Task objective:
Reproduce the records precisely. Every line should be included.

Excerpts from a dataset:
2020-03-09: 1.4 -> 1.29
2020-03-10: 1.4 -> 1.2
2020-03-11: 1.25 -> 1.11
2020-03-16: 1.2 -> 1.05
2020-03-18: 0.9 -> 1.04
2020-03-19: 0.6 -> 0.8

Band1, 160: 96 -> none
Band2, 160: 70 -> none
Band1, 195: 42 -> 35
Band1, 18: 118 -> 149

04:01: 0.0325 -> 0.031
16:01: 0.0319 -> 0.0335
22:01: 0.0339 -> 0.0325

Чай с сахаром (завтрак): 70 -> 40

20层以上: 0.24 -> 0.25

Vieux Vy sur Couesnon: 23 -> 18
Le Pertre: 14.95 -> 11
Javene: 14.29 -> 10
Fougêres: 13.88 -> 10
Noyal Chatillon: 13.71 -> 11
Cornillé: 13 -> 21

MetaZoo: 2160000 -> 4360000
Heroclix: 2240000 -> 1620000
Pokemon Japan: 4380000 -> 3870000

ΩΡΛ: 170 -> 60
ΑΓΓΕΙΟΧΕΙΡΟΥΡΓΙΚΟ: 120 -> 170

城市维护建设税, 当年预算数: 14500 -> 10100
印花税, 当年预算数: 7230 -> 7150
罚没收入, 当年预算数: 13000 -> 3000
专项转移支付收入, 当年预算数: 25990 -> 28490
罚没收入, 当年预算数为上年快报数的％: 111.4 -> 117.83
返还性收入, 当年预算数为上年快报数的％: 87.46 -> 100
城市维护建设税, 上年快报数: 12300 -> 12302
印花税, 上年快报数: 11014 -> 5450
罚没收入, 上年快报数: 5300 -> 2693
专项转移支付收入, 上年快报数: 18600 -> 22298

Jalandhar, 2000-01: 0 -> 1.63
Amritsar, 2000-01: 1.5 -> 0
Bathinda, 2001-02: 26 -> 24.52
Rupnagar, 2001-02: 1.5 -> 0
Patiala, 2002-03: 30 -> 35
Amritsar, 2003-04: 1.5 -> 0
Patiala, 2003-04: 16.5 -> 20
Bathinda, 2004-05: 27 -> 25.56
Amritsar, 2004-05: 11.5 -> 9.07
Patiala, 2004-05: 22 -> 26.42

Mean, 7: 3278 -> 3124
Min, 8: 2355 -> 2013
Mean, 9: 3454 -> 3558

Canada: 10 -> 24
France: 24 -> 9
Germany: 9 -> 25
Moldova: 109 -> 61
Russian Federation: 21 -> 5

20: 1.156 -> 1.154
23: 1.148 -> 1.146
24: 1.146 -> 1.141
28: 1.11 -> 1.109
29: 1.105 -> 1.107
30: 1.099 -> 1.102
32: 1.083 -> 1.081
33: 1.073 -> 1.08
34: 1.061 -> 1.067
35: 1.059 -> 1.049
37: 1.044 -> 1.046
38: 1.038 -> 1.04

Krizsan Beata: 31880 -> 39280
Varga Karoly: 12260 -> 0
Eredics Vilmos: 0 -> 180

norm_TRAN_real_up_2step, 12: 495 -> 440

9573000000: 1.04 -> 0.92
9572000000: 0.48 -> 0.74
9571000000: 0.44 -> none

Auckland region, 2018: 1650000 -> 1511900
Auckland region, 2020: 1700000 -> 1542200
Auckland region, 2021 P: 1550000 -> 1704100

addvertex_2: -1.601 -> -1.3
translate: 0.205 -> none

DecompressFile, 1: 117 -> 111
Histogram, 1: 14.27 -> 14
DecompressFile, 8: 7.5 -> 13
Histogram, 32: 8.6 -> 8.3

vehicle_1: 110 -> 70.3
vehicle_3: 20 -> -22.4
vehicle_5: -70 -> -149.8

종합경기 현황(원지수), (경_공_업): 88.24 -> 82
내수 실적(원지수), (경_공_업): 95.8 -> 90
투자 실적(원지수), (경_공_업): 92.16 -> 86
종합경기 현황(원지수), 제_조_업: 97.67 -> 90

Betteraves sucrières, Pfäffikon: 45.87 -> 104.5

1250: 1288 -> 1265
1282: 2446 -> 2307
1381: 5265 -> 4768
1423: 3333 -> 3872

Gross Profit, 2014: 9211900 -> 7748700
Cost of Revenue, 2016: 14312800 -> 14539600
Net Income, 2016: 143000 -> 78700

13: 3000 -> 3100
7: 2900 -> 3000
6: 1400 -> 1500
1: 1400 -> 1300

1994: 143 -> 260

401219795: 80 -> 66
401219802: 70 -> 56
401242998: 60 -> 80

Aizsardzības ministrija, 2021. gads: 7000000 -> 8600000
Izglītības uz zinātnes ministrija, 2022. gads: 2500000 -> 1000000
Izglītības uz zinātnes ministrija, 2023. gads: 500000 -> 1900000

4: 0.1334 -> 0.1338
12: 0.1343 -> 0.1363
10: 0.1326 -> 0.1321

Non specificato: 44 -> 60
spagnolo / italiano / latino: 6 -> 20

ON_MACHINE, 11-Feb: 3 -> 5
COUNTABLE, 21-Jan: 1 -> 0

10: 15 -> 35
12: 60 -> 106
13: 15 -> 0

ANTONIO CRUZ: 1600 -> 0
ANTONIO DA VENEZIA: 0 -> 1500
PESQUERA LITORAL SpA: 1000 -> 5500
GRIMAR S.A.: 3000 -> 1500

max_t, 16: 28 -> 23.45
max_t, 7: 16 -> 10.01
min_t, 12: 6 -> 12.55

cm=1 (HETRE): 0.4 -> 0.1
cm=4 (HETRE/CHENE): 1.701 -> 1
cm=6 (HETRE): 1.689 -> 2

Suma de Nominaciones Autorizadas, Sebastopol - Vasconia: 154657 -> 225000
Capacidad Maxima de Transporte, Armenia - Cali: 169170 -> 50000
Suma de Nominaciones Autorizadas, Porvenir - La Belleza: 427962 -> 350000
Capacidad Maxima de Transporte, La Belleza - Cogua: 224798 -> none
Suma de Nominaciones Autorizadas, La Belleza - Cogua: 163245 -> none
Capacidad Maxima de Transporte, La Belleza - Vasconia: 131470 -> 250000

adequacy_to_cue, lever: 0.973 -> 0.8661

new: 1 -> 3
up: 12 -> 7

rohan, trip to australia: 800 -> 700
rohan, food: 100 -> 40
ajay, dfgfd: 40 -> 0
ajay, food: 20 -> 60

Exercise output:
2020-03-09: 1.4 -> 1.29
2020-03-10: 1.4 -> 1.2
2020-03-11: 1.25 -> 1.11
2020-03-16: 1.2 -> 1.05
2020-03-18: 0.9 -> 1.04
2020-03-19: 0.6 -> 0.8

Band1, 160: 96 -> none
Band2, 160: 70 -> none
Band1, 195: 42 -> 35
Band1, 18: 118 -> 149

04:01: 0.0325 -> 0.031
16:01: 0.0319 -> 0.0335
22:01: 0.0339 -> 0.0325

Чай с сахаром (завтрак): 70 -> 40

20层以上: 0.24 -> 0.25

Vieux Vy sur Couesnon: 23 -> 18
Le Pertre: 14.95 -> 11
Javene: 14.29 -> 10
Fougêres: 13.88 -> 10
Noyal Chatillon: 13.71 -> 11
Cornillé: 13 -> 21

MetaZoo: 2160000 -> 4360000
Heroclix: 2240000 -> 1620000
Pokemon Japan: 4380000 -> 3870000

ΩΡΛ: 170 -> 60
ΑΓΓΕΙΟΧΕΙΡΟΥΡΓΙΚΟ: 120 -> 170

城市维护建设税, 当年预算数: 14500 -> 10100
印花税, 当年预算数: 7230 -> 7150
罚没收入, 当年预算数: 13000 -> 3000
专项转移支付收入, 当年预算数: 25990 -> 28490
罚没收入, 当年预算数为上年快报数的％: 111.4 -> 117.83
返还性收入, 当年预算数为上年快报数的％: 87.46 -> 100
城市维护建设税, 上年快报数: 12300 -> 12302
印花税, 上年快报数: 11014 -> 5450
罚没收入, 上年快报数: 5300 -> 2693
专项转移支付收入, 上年快报数: 18600 -> 22298

Jalandhar, 2000-01: 0 -> 1.63
Amritsar, 2000-01: 1.5 -> 0
Bathinda, 2001-02: 26 -> 24.52
Rupnagar, 2001-02: 1.5 -> 0
Patiala, 2002-03: 30 -> 35
Amritsar, 2003-04: 1.5 -> 0
Patiala, 2003-04: 16.5 -> 20
Bathinda, 2004-05: 27 -> 25.56
Amritsar, 2004-05: 11.5 -> 9.07
Patiala, 2004-05: 22 -> 26.42

Mean, 7: 3278 -> 3124
Min, 8: 2355 -> 2013
Mean, 9: 3454 -> 3558

Canada: 10 -> 24
France: 24 -> 9
Germany: 9 -> 25
Moldova: 109 -> 61
Russian Federation: 21 -> 5

20: 1.156 -> 1.154
23: 1.148 -> 1.146
24: 1.146 -> 1.141
28: 1.11 -> 1.109
29: 1.105 -> 1.107
30: 1.099 -> 1.102
32: 1.083 -> 1.081
33: 1.073 -> 1.08
34: 1.061 -> 1.067
35: 1.059 -> 1.049
37: 1.044 -> 1.046
38: 1.038 -> 1.04

Krizsan Beata: 31880 -> 39280
Varga Karoly: 12260 -> 0
Eredics Vilmos: 0 -> 180

norm_TRAN_real_up_2step, 12: 495 -> 440

9573000000: 1.04 -> 0.92
9572000000: 0.48 -> 0.74
9571000000: 0.44 -> none

Auckland region, 2018: 1650000 -> 1511900
Auckland region, 2020: 1700000 -> 1542200
Auckland region, 2021 P: 1550000 -> 1704100

addvertex_2: -1.601 -> -1.3
translate: 0.205 -> none

DecompressFile, 1: 117 -> 111
Histogram, 1: 14.27 -> 14
DecompressFile, 8: 7.5 -> 13
Histogram, 32: 8.6 -> 8.3

vehicle_1: 110 -> 70.3
vehicle_3: 20 -> -22.4
vehicle_5: -70 -> -149.8

종합경기 현황(원지수), (경_공_업): 88.24 -> 82
내수 실적(원지수), (경_공_업): 95.8 -> 90
투자 실적(원지수), (경_공_업): 92.16 -> 86
종합경기 현황(원지수), 제_조_업: 97.67 -> 90

Betteraves sucrières, Pfäffikon: 45.87 -> 104.5

1250: 1288 -> 1265
1282: 2446 -> 2307
1381: 5265 -> 4768
1423: 3333 -> 3872

Gross Profit, 2014: 9211900 -> 7748700
Cost of Revenue, 2016: 14312800 -> 14539600
Net Income, 2016: 143000 -> 78700

13: 3000 -> 3100
7: 2900 -> 3000
6: 1400 -> 1500
1: 1400 -> 1300

1994: 143 -> 260

401219795: 80 -> 66
401219802: 70 -> 56
401242998: 60 -> 80

Aizsardzības ministrija, 2021. gads: 7000000 -> 8600000
Izglītības uz zinātnes ministrija, 2022. gads: 2500000 -> 1000000
Izglītības uz zinātnes ministrija, 2023. gads: 500000 -> 1900000

4: 0.1334 -> 0.1338
12: 0.1343 -> 0.1363
10: 0.1326 -> 0.1321

Non specificato: 44 -> 60
spagnolo / italiano / latino: 6 -> 20

ON_MACHINE, 11-Feb: 3 -> 5
COUNTABLE, 21-Jan: 1 -> 0

10: 15 -> 35
12: 60 -> 106
13: 15 -> 0

ANTONIO CRUZ: 1600 -> 0
ANTONIO DA VENEZIA: 0 -> 1500
PESQUERA LITORAL SpA: 1000 -> 5500
GRIMAR S.A.: 3000 -> 1500

max_t, 16: 28 -> 23.45
max_t, 7: 16 -> 10.01
min_t, 12: 6 -> 12.55

cm=1 (HETRE): 0.4 -> 0.1
cm=4 (HETRE/CHENE): 1.701 -> 1
cm=6 (HETRE): 1.689 -> 2

Suma de Nominaciones Autorizadas, Sebastopol - Vasconia: 154657 -> 225000
Capacidad Maxima de Transporte, Armenia - Cali: 169170 -> 50000
Suma de Nominaciones Autorizadas, Porvenir - La Belleza: 427962 -> 350000
Capacidad Maxima de Transporte, La Belleza - Cogua: 224798 -> none
Suma de Nominaciones Autorizadas, La Belleza - Cogua: 163245 -> none
Capacidad Maxima de Transporte, La Belleza - Vasconia: 131470 -> 250000

adequacy_to_cue, lever: 0.973 -> 0.8661

new: 1 -> 3
up: 12 -> 7

rohan, trip to australia: 800 -> 700
rohan, food: 100 -> 40
ajay, dfgfd: 40 -> 0
ajay, food: 20 -> 60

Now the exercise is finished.